▶

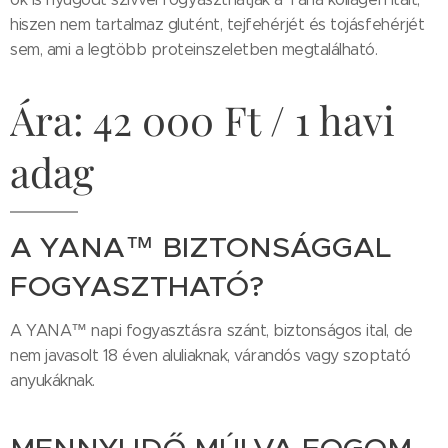
hiszen nem tartalmaz glutént, tejfehérjét és tojásfehérjét
sem, ami a legtöbb proteinszeletben megtalálható.
Ára: 42 000 Ft / 1 havi
adag
A YANA™ BIZTONSÁGGAL
FOGYASZTHATÓ?
A YANA™ napi fogyasztásra szánt, biztonságos ital, de
nem javasolt 18 éven aluliaknak, várandós vagy szoptató
anyukáknak.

◀

● WORK INSTRUCTIONS
Would you print the whole listing exactly, omitting the pictures?

● ANSWER SECTION
hiszen nem tartalmaz glutént, tejfehérjét és tojásfehérjét
sem, ami a legtöbb proteinszeletben megtalálható.
Ára: 42 000 Ft / 1 havi
adag
A YANA™ BIZTONSÁGGAL
FOGYASZTHATÓ?
A YANA™ napi fogyasztásra szánt, biztonságos ital, de
nem javasolt 18 éven aluliaknak, várandós vagy szoptató
anyukáknak.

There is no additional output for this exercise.